Mais ils traduisent l’opinion commune selon laquelle « une assurance de groupe liée à l’octroi d’un prêt est logiquement considérée comme indissociable de celui-ci ».
Pour le rapporteur du projet de loi, Madame Nicole BRICQ, il n’était pas opportun de mentionner le caractère indissociable de ces assurances dans le projet de loi d’autant plus que l’article L. 312-9 du Code de la consommation permet au prêteur de subordonner l’octroi du crédit à l’adhésion à une assurance de groupe. Or cette disposition ne concerne que le crédit immobilier à la consommation et pour lesquels la souscription d’une assurance emprunteur est obligatoire.

En ce qui concerne tous les crédits, de façon générale, et pas seulement les crédits immobiliers soumis au droit de la consommation, chacun des deux services inclus dans l’offre ne pourra pas être acheté individuellement.
Le crédit pourra l’être bien évidemment mais pas l’assurance puisqu’aussi bien son coût que le niveau des garanties sont fixés en fonction des caractéristiques du crédit.
Les primes sont exprimées en pourcentage du capital emprunté ou du capital restant dû, et les prestations dues par l’assureur dans leur durée et leur montant, dérivent directement du plan de remboursement du crédit.
Dès lors une offre groupée d’assurance et de crédit dont chacune des composantes ne peut être obtenue individuellement, est soumise à la prohibition des ventes groupées.
En revanche, on peut affirmer que, pour ces mêmes raisons, l’assurance ainsi proposée est indissociable du crédit puisque sa conception, son fonctionnement et sa finalité son indubitablement liés au crédit.

En effet, l’assurance généralement proposée avec le crédit l’est dans un cadre collectif d’assurance dont les adhérents doivent avoir un lien de même nature avec le souscripteur selon les termes de l’article L. 141-1 du Code des assurances.
En matière d’assurance emprunteur, le lien de même nature réside dans la qualité d’emprunteur de sorte que si celle-ci fait défaut, l’adhésion à l’assurance ne peut pas être acceptée.
La tarification de l’assurance est faite en fonction des caractéristiques de la clientèle de l’établissement de crédit et de la nature des prêts auxquels l’assurance est associée.
Les prestations garanties par l’assureur en cas de réalisation des risques assurés (décès, invalidité, incapacité de travail ou perte d’emploi) sont stipulées au profit de l’établissement de crédit et viennent éteindre, à due concurrence des montants garantis, la dette de l’emprunteur.
Et lorsque ce dernier n’est plus débiteur de l’établissement de crédit, l’assurance n’a plus d’objet et prend fin.

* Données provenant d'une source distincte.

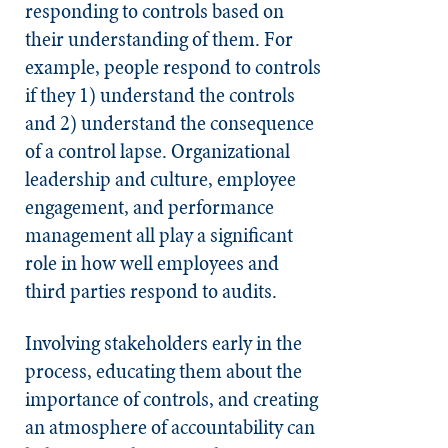
responding to controls based on
their understanding of them.
For
example, people respond to controls
if they 1) understand the controls
and 2) understand the consequence
of a control lapse.
Organizational
leadership and culture, employee
engagement, and performance
management all play a significant
role in how well employees and
third parties respond to audits.
Involving stakeholders early in the
process, educating them about the
importance of controls, and creating
an atmosphere of accountability can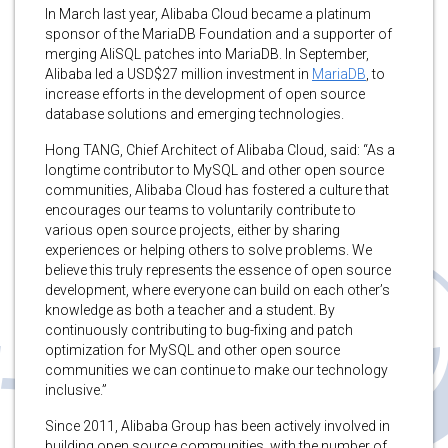
In March last year, Alibaba Cloud became a platinum
sponsor of the MariaDB Foundation and a supporter of
merging AliSQL patches into MariaDB. In September,
Alibaba led a USD$27 million investment in
MariaDB
, to
increase efforts in the development of open source
database solutions and emerging technologies.
Hong TANG, Chief Architect of Alibaba Cloud, said: “As a
longtime contributor to MySQL and other open source
communities, Alibaba Cloud has fostered a culture that
encourages our teams to voluntarily contribute to
various open source projects, either by sharing
experiences or helping others to solve problems. We
believe this truly represents the essence of open source
development, where everyone can build on each other’s
knowledge as both a teacher and a student. By
continuously contributing to bug-fixing and patch
optimization for MySQL and other open source
communities we can continue to make our technology
inclusive.”
Since 2011, Alibaba Group has been actively involved in
building open source communities, with the number of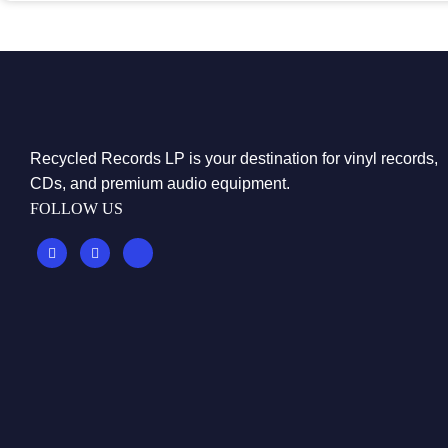
Recycled Records LP is your destination for vinyl records,
CDs, and premium audio equipment.
FOLLOW US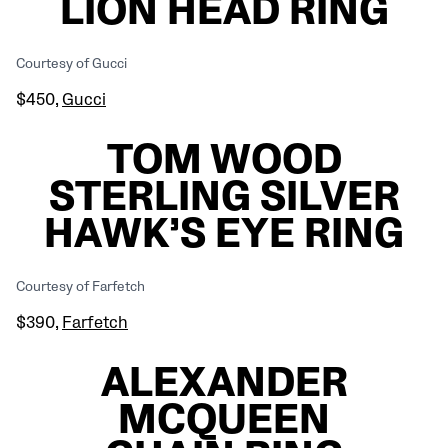
LION HEAD RING
Courtesy of Gucci
$450,
Gucci
TOM WOOD
STERLING SILVER
HAWK’S EYE RING
Courtesy of Farfetch
$390,
Farfetch
ALEXANDER
MCQUEEN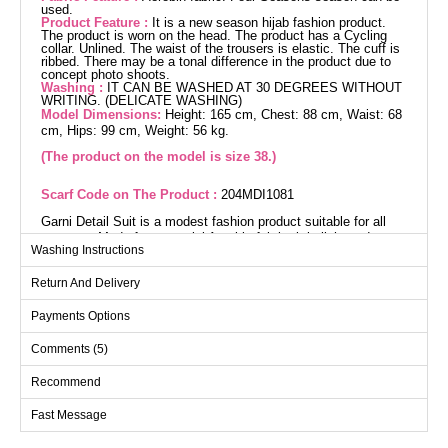
used.
Product Feature :
It is a new season hijab fashion product.
The product is worn on the head. The product has a Cycling
collar. Unlined. The waist of the trousers is elastic. The cuff is
ribbed. There may be a tonal difference in the product due to
concept photo shoots.
Washing :
IT CAN BE WASHED AT 30 DEGREES WITHOUT
WRITING. (DELICATE WASHING)
Model Dimensions:
Height: 165 cm, Chest: 88 cm, Waist: 68
cm, Hips: 99 cm, Weight: 56 kg.
(The product on the model is size 38.)
Scarf Code on The Product :
204MDI1081
Garni Detail Suit is a modest fashion product suitable for all
seasons. Made from special Aerobin fabric, it is light and
Washing Instructions
breathable. It offers easy care with gentle wash at 30 degrees.
The suit features a crew neck design and is unlined. The dress
Return And Delivery
is a pullover, and the pants have an elastic waist. Ideal for both
stylish and comfortable wear. (Displayed product is size 38.)
Payments Options
Tunic SIZE DIMENSIONS
Comments (5)
(CM)
Size
Chest
Length
Recommend
38
98
87
Fast Message
40
102
87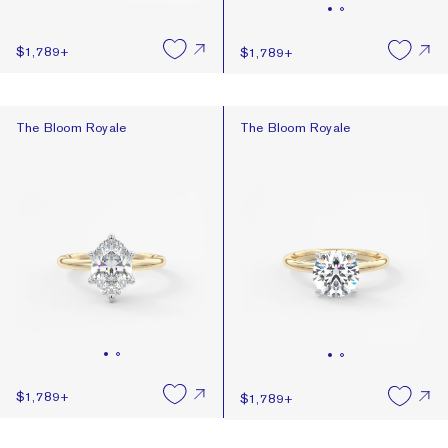
$1,789
+
$1,789
+
The Bloom Royale
The Bloom Royale
The Bloom Royale
The Bloom Royale
$1,789
+
$1,789
+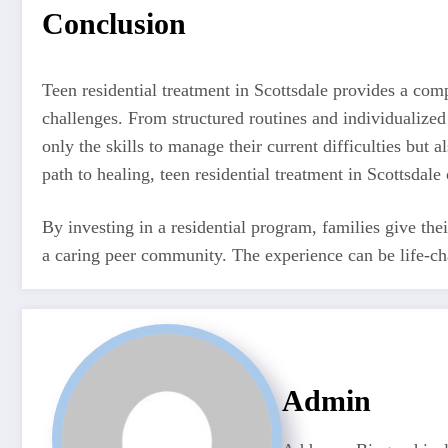
Conclusion
Teen residential treatment in Scottsdale provides a com
challenges. From structured routines and individualized 
only the skills to manage their current difficulties but 
path to healing, teen residential treatment in Scottsdale 
By investing in a residential program, families give the
a caring peer community. The experience can be life-cha
Admin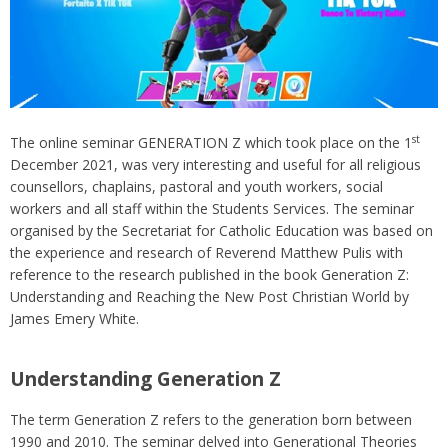
st
The online seminar GENERATION Z which took place on the 1
December 2021, was very interesting and useful for all religious
counsellors, chaplains, pastoral and youth workers, social
workers and all staff within the Students Services. The seminar
organised by the Secretariat for Catholic Education was based on
the experience and research of Reverend Matthew Pulis with
reference to the research published in the book Generation Z:
Understanding and Reaching the New Post Christian World by
James Emery White.
Understanding Generation Z
The term Generation Z refers to the generation born between
1990 and 2010. The seminar delved into Generational Theories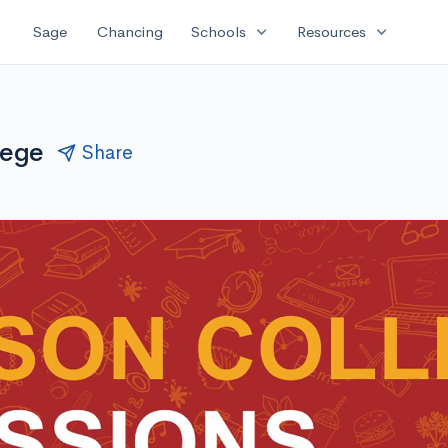
expand_more
expand_more
Sage
Chancing
Schools
Resources
lege
Share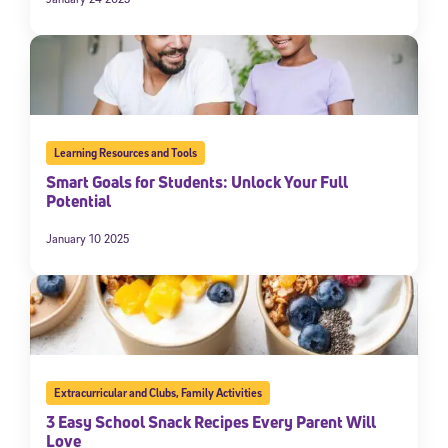
Learning Resources and Tools
Smart Goals for Students: Unlock Your Full
Potential
January 10 2025
Extracurricular and Clubs
,
Family Activities
3 Easy School Snack Recipes Every Parent Will
Love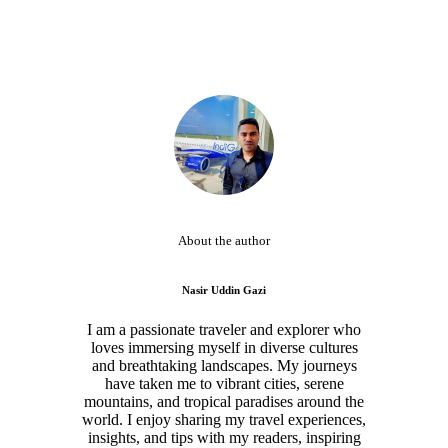
About the author
Nasir Uddin Gazi
I am a passionate traveler and explorer who
loves immersing myself in diverse cultures
and breathtaking landscapes. My journeys
have taken me to vibrant cities, serene
mountains, and tropical paradises around the
world. I enjoy sharing my travel experiences,
insights, and tips with my readers, inspiring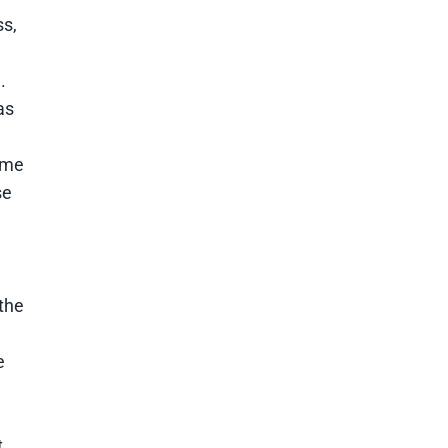
ss,
.
as
ome
se
the
e
t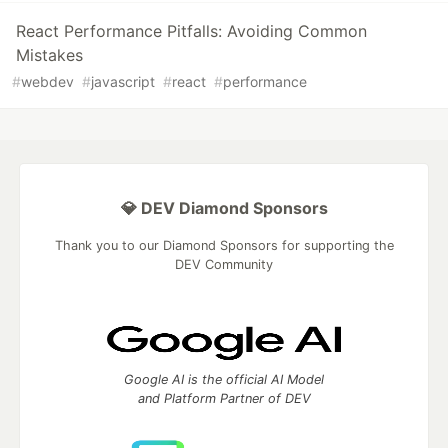
React Performance Pitfalls: Avoiding Common
Mistakes
#
webdev
#
javascript
#
react
#
performance
💎 DEV Diamond Sponsors
Thank you to our Diamond Sponsors for supporting the
DEV Community
Google AI is the official AI Model
and Platform Partner of DEV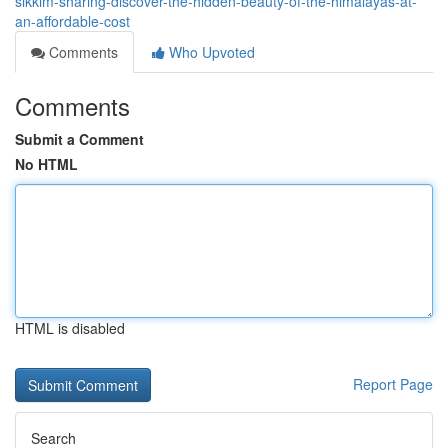
sikkim-sharing-discover-the-hidden-beauty-of-the-himalayas-at-
an-affordable-cost
Comments
Who Upvoted
Comments
Submit a Comment
No HTML
HTML is disabled
Report Page
Search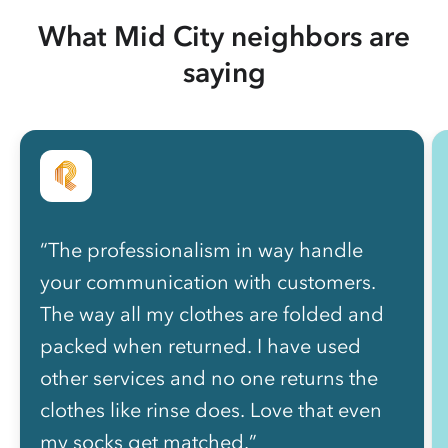
What Mid City neighbors are
saying
“The professionalism in way handle
your communication with customers.
The way all my clothes are folded and
packed when returned. I have used
other services and no one returns the
clothes like rinse does. Love that even
my socks get matched.”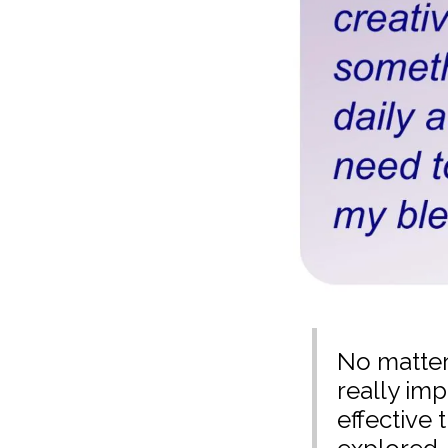
No matter 
really imp
effective 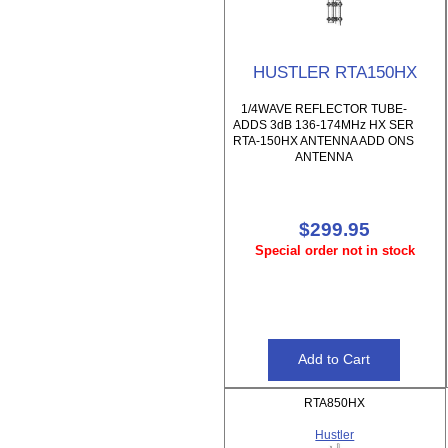
HUSTLER RTA150HX
1/4WAVE REFLECTOR TUBE-
ADDS 3dB 136-174MHz HX SER
RTA-150HX ANTENNA ADD ONS
ANTENNA
$299.95
Special order not in stock
RTA850HX
Hustler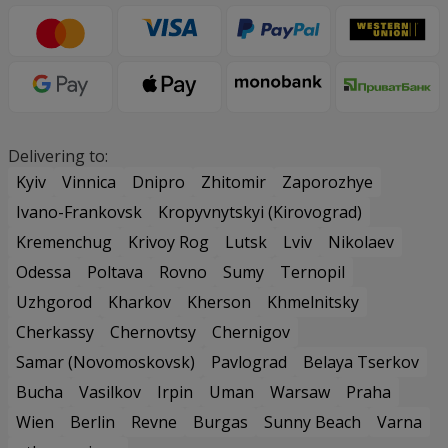
Delivering to:
Kyiv
Vinnica
Dnipro
Zhitomir
Zaporozhye
Ivano-Frankovsk
Kropyvnytskyi (Kirovograd)
Kremenchug
Krivoy Rog
Lutsk
Lviv
Nikolaev
Odessa
Poltava
Rovno
Sumy
Ternopil
Uzhgorod
Kharkov
Kherson
Khmelnitsky
Cherkassy
Chernovtsy
Chernigov
Samar (Novomoskovsk)
Pavlograd
Belaya Tserkov
Bucha
Vasilkov
Irpin
Uman
Warsaw
Praha
Wien
Berlin
Revne
Burgas
Sunny Beach
Varna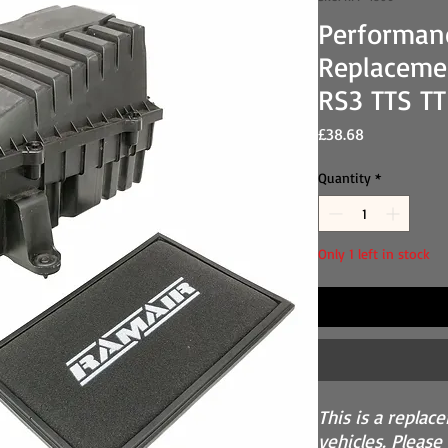
Performan
Replacemen
RS3 TTS T
Price
£38.68
Quantity
*
Only 1 left in stock
This is a replac
vehicles. Please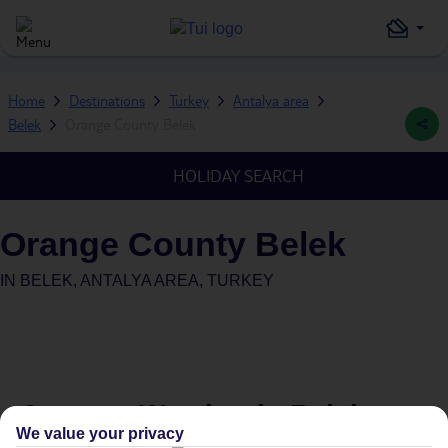
Home
Destinations
Turkey
Antalya area
Belek
Orange County Belek
HOLIDAY SEARCH
Orange County Belek
IN
BELEK, ANTALYA AREA, TURKEY
Average Weather in
Belek
We value your privacy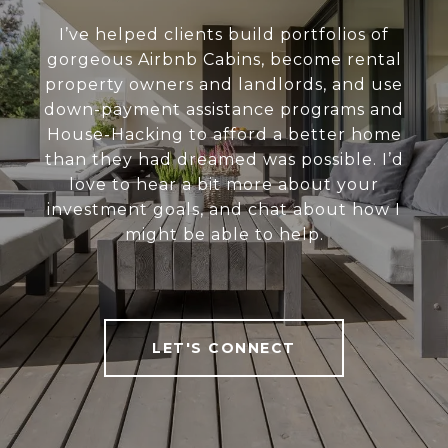
I’ve helped clients build portfolios of
gorgeous Airbnb Cabins, become rental
property owners and landlords, and use
down-payment assistance programs and
House-Hacking to afford a better home
than they had dreamed was possible. I’d
love to hear a bit more about your
investment goals, and chat about how I
might be able to help.
LET'S CONNECT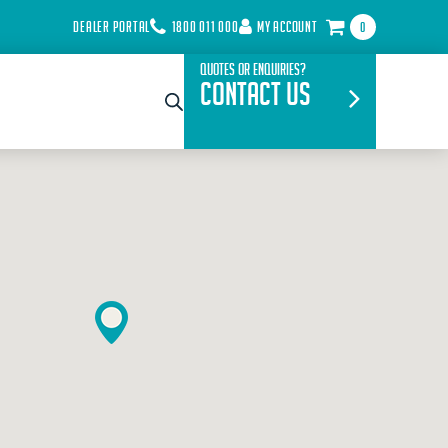
DEALER PORTAL
1800 011 000
MY ACCOUNT
0
Quotes or Enquiries?
Contact Us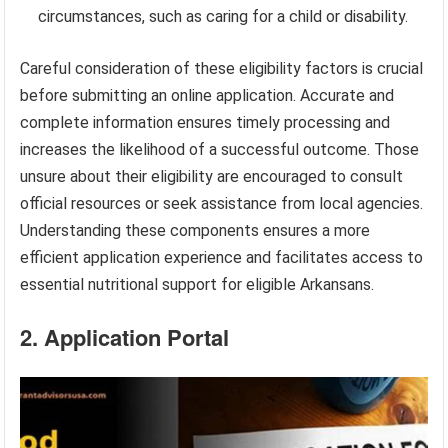
circumstances, such as caring for a child or disability.
Careful consideration of these eligibility factors is crucial
before submitting an online application. Accurate and
complete information ensures timely processing and
increases the likelihood of a successful outcome. Those
unsure about their eligibility are encouraged to consult
official resources or seek assistance from local agencies.
Understanding these components ensures a more
efficient application experience and facilitates access to
essential nutritional support for eligible Arkansans.
2. Application Portal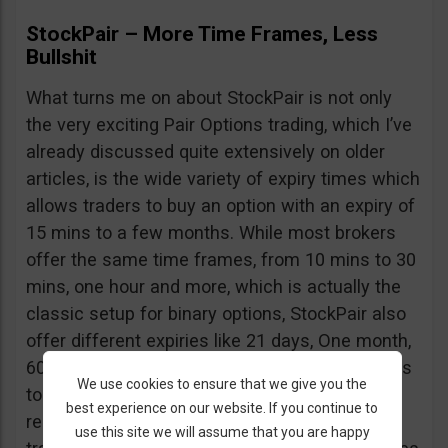
StockPair – More Time Frames, Less
Bullshit
What turns me on about StockPair is not only
the very exciting Pair Options trading, which I’ve
already discussed quite extensively on older
articles, is the wide variety of expiry times which
allows traders to buy an option with an expiry of
15 mins to a few months. While most brokers
offer the same time frames, from 10 mins to 30
mins, one hour and more, which is actually the
classic setup for binary options, StockPair also
offer different expiries like 21 days, One month,
60 days. These great time frames allow traders
We use cookies to ensure that we give you the
to predict future events and purchase options
best experience on our website. If you continue to
respectively; now even though Binary Options
use this site we will assume that you are happy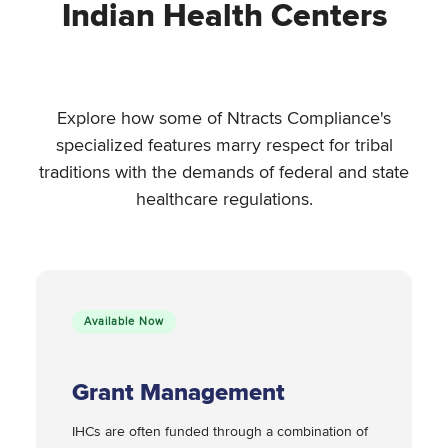
Indian Health Centers
Explore how some of Ntracts Compliance's
specialized features marry respect for tribal
traditions with the demands of federal and state
healthcare regulations.
Available Now
Grant Management
IHCs are often funded through a combination of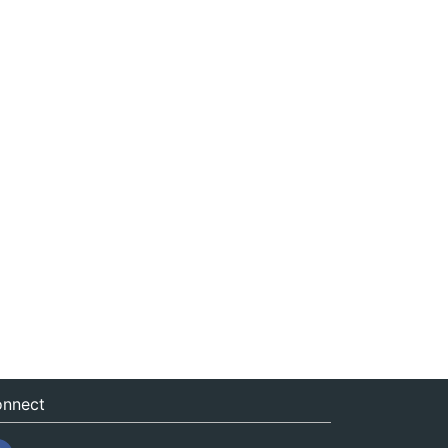
nnect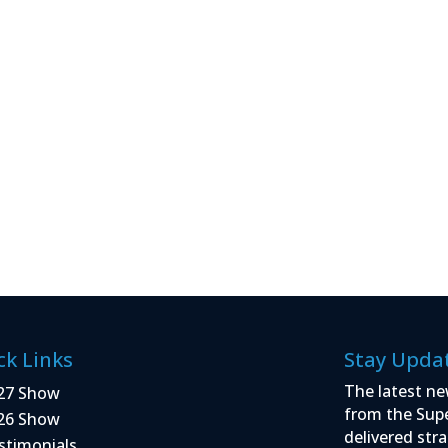
ck Links
Stay Upda
The latest ne
27 Show
from the Sup
26 Show
delivered stra
stimonials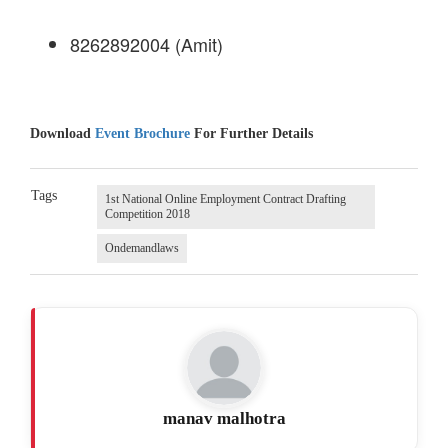
8262892004 (Amit)
Download
Event Brochure
For Further Details
Tags
1st National Online Employment Contract Drafting
Competition 2018
Ondemandlaws
manav malhotra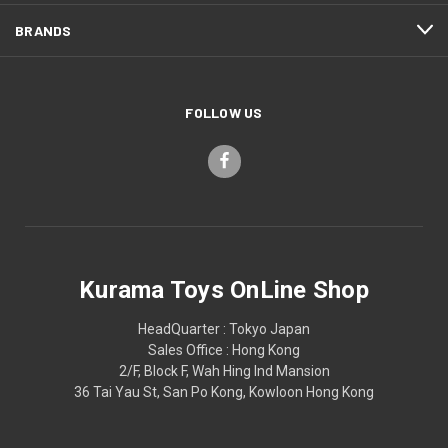
BRANDS
FOLLOW US
Kurama Toys OnLine Shop
HeadQuarter : Tokyo Japan
Sales Office : Hong Kong
2/F, Block F, Wah Hing Ind Mansion
36 Tai Yau St, San Po Kong, Kowloon Hong Kong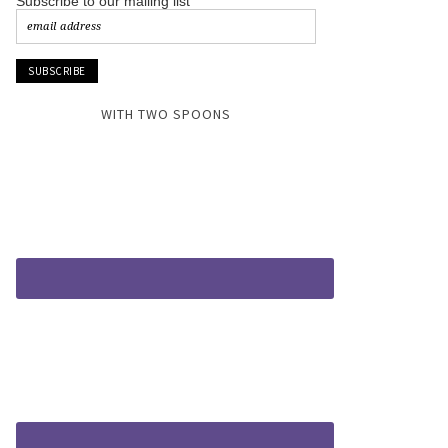
Subscribe to our mailing list
WITH TWO SPOONS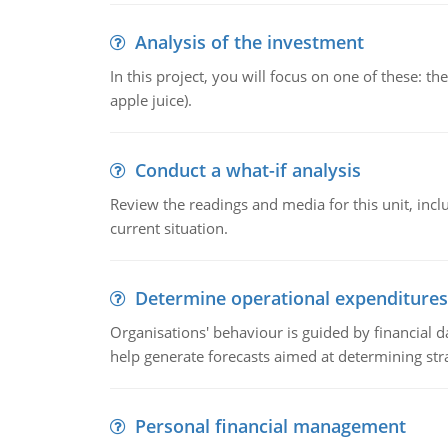
Analysis of the investment
In this project, you will focus on one of these: 
apple juice).
Conduct a what-if analysis
Review the readings and media for this unit, inc
current situation.
Determine operational expenditures
Organisations' behaviour is guided by financial d
help generate forecasts aimed at determining stra
Personal financial management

Ainsi, l’existence, l’exécution et le terme de l’assurance sont sous la dépendance directe de l’opération de crédit, ce qui rend indiscutablement les deux opérations d’assurance et de crédit indissociables.
Elles doivent alors pouvoir se situer en dehors du champ d’application de la prohibition des offres groupées.

Il semble donc indéniable que les assurances adossées à des crédits immobiliers soumis au Code de la consommation constituent des prestations indissociables. En revanche, pour ce qui est des assurances liées aux autres crédits, la solution ne pas certaine au regard de l’article L. 312-1-2 du Code Monétaire et Financier même s’il semble que tout laisse à croire que ces offres groupées sont licites en raison de l’indissociabilité des services les composants.
Cette position est d’ailleurs confortée par un autre principe interdit par le droit de la consommation : celui du refus de vente qui n’est pas applicable aux établissements de crédit.